START Available data

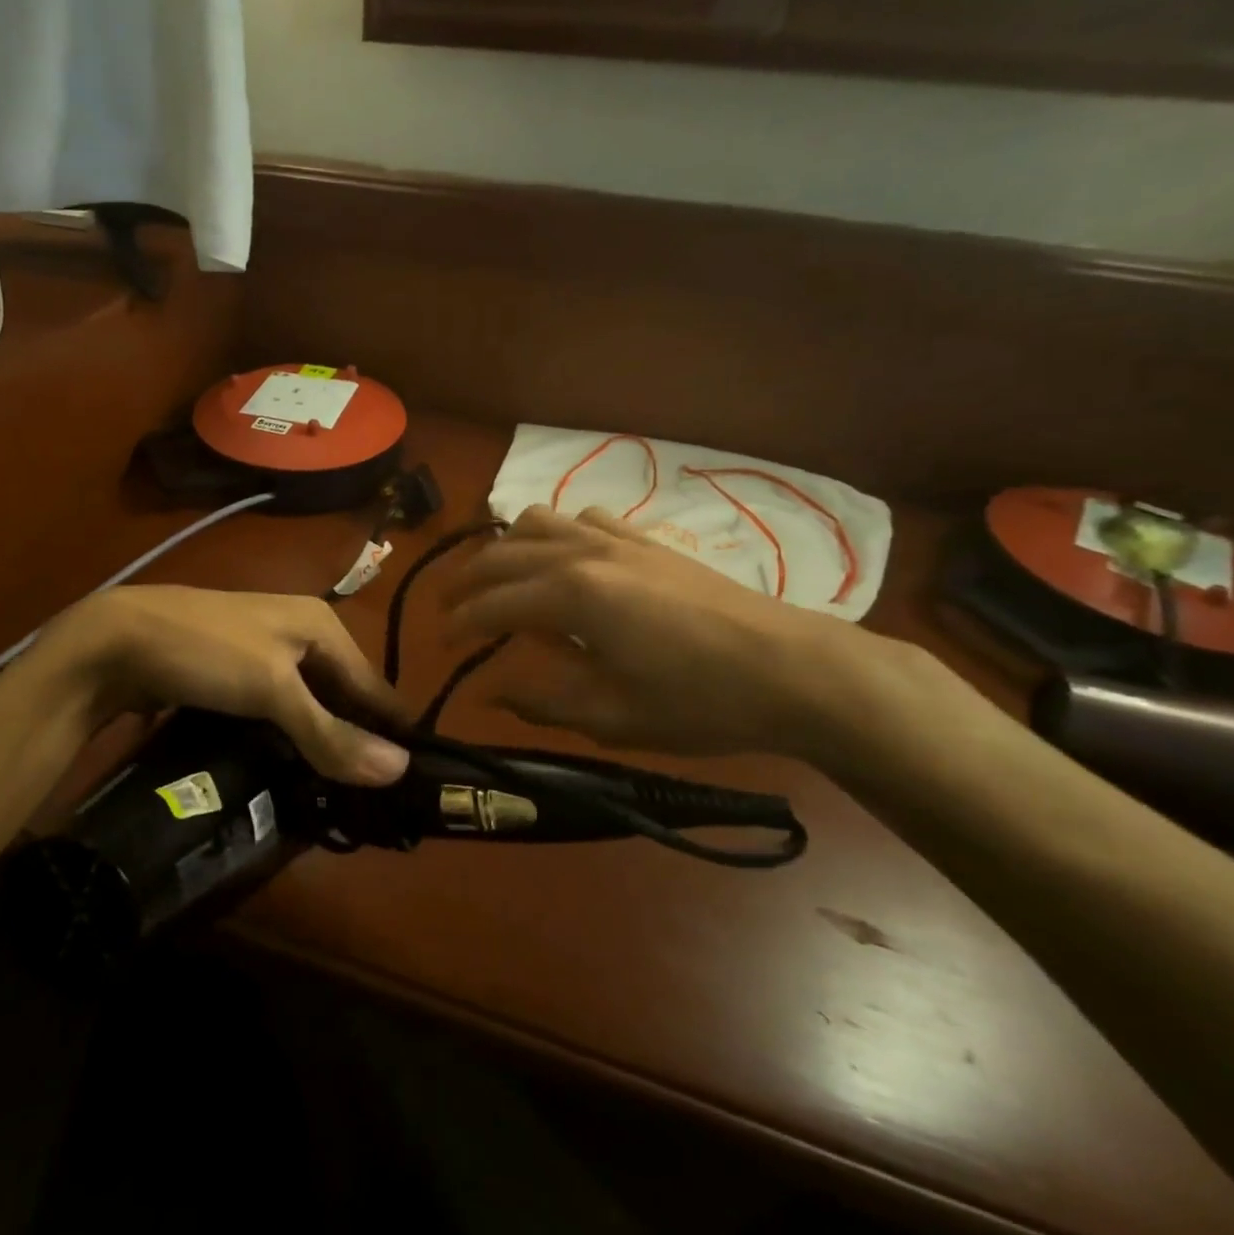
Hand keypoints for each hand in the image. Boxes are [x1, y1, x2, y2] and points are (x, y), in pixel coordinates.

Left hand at [49, 585, 410, 785]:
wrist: (116, 639)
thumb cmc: (207, 652)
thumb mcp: (273, 690)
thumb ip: (331, 732)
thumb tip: (401, 770)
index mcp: (321, 624)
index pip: (373, 683)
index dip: (391, 730)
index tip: (411, 782)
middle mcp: (299, 632)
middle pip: (342, 694)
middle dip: (354, 740)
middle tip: (371, 800)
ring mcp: (264, 652)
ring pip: (309, 704)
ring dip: (320, 743)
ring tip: (336, 795)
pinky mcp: (235, 674)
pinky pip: (277, 710)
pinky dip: (288, 737)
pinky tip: (291, 769)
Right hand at [439, 506, 884, 762]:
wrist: (793, 669)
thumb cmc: (699, 701)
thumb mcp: (611, 716)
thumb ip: (540, 699)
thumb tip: (488, 690)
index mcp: (569, 595)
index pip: (491, 604)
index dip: (458, 625)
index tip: (440, 646)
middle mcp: (582, 552)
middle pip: (502, 554)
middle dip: (466, 582)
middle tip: (449, 611)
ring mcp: (616, 539)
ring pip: (538, 522)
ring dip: (506, 548)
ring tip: (497, 579)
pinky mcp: (646, 540)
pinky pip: (583, 518)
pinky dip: (557, 534)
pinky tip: (565, 561)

END Available data

Work task: All lines above from the line with "index dip: (391, 730)" through the line with "Right hand at", both included, are to be set down exactly, with nothing else.

Task response:
index dip: (391, 730)
index tip: (411, 782)
middle mcp: (299, 632)
middle pip: (342, 694)
middle dip: (354, 740)
middle tip: (371, 800)
ring mcp: (264, 652)
ring pip: (309, 704)
ring dip: (320, 743)
ring tip: (336, 795)
pinky mcp: (235, 674)
pinky pip: (277, 710)
pinky dip: (288, 737)
pinky tip: (291, 769)
Right hand at [439, 506, 884, 762]:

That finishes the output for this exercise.